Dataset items
Content starts

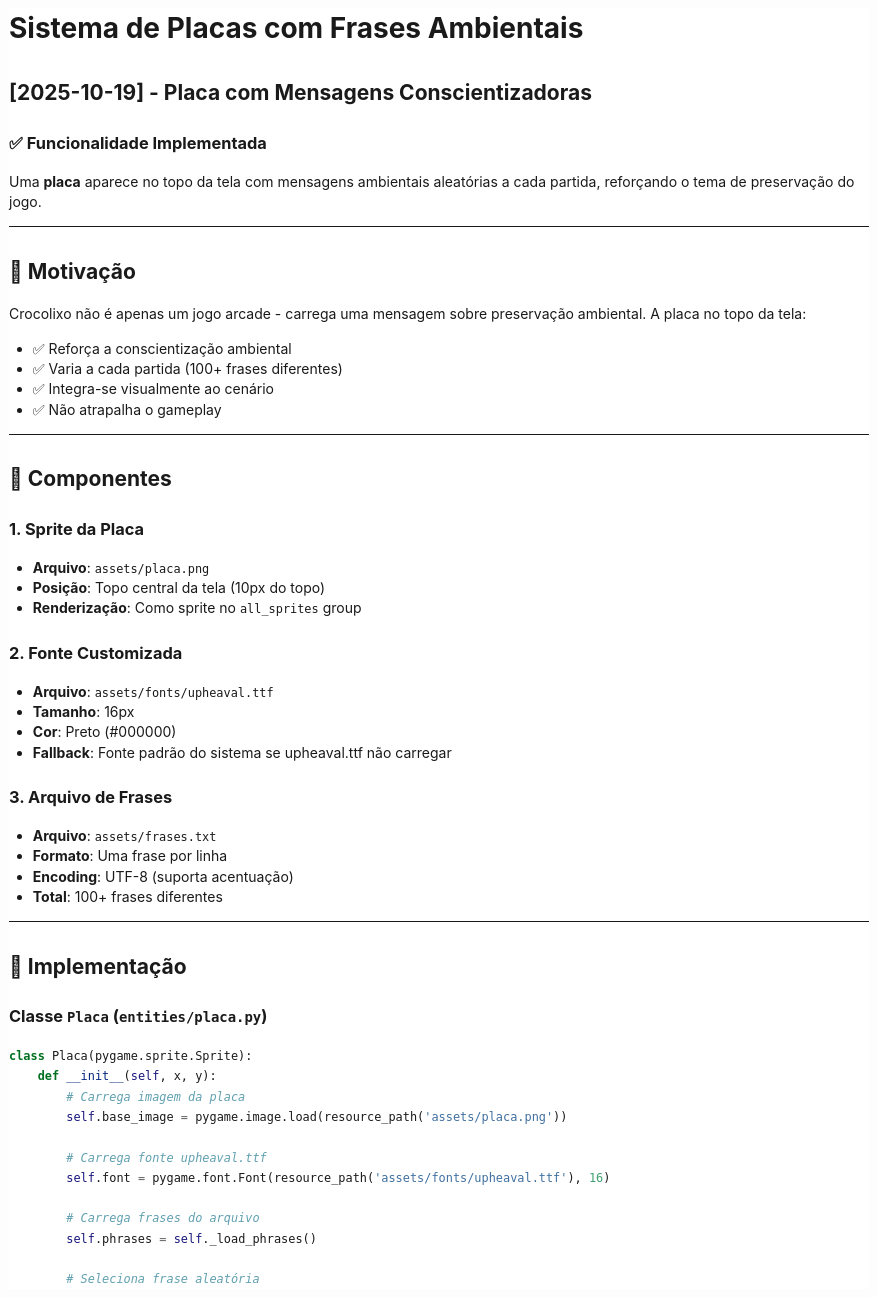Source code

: # Sistema de Placas com Frases Ambientais

## [2025-10-19] - Placa com Mensagens Conscientizadoras

### ✅ Funcionalidade Implementada

Uma **placa** aparece no topo da tela com mensagens ambientais aleatórias a cada partida, reforçando o tema de preservação do jogo.

---

## 🎯 Motivação

Crocolixo não é apenas um jogo arcade - carrega uma mensagem sobre preservação ambiental. A placa no topo da tela:
- ✅ Reforça a conscientização ambiental
- ✅ Varia a cada partida (100+ frases diferentes)
- ✅ Integra-se visualmente ao cenário
- ✅ Não atrapalha o gameplay

---

## 🎨 Componentes

### 1. Sprite da Placa
- **Arquivo**: `assets/placa.png`
- **Posição**: Topo central da tela (10px do topo)
- **Renderização**: Como sprite no `all_sprites` group

### 2. Fonte Customizada
- **Arquivo**: `assets/fonts/upheaval.ttf`
- **Tamanho**: 16px
- **Cor**: Preto (#000000)
- **Fallback**: Fonte padrão do sistema se upheaval.ttf não carregar

### 3. Arquivo de Frases
- **Arquivo**: `assets/frases.txt`
- **Formato**: Uma frase por linha
- **Encoding**: UTF-8 (suporta acentuação)
- **Total**: 100+ frases diferentes

---

## 🔧 Implementação

### Classe `Placa` (`entities/placa.py`)

```python
class Placa(pygame.sprite.Sprite):
    def __init__(self, x, y):
        # Carrega imagem da placa
        self.base_image = pygame.image.load(resource_path('assets/placa.png'))
        
        # Carrega fonte upheaval.ttf
        self.font = pygame.font.Font(resource_path('assets/fonts/upheaval.ttf'), 16)
        
        # Carrega frases do arquivo
        self.phrases = self._load_phrases()
        
        # Seleciona frase aleatória
```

Content ends

TASK GOAL
Beginning with the line that contains "### 2. Fonte Customizada", each line of the records above through the last one must be printed word for word.

FINISHED EXERCISE
### 2. Fonte Customizada
- **Arquivo**: `assets/fonts/upheaval.ttf`
- **Tamanho**: 16px
- **Cor**: Preto (#000000)
- **Fallback**: Fonte padrão do sistema se upheaval.ttf não carregar

### 3. Arquivo de Frases
- **Arquivo**: `assets/frases.txt`
- **Formato**: Uma frase por linha
- **Encoding**: UTF-8 (suporta acentuação)
- **Total**: 100+ frases diferentes

---

## 🔧 Implementação

### Classe `Placa` (`entities/placa.py`)

```python
class Placa(pygame.sprite.Sprite):
    def __init__(self, x, y):
        # Carrega imagem da placa
        self.base_image = pygame.image.load(resource_path('assets/placa.png'))
        
        # Carrega fonte upheaval.ttf
        self.font = pygame.font.Font(resource_path('assets/fonts/upheaval.ttf'), 16)
        
        # Carrega frases do arquivo
        self.phrases = self._load_phrases()
        
        # Seleciona frase aleatória
```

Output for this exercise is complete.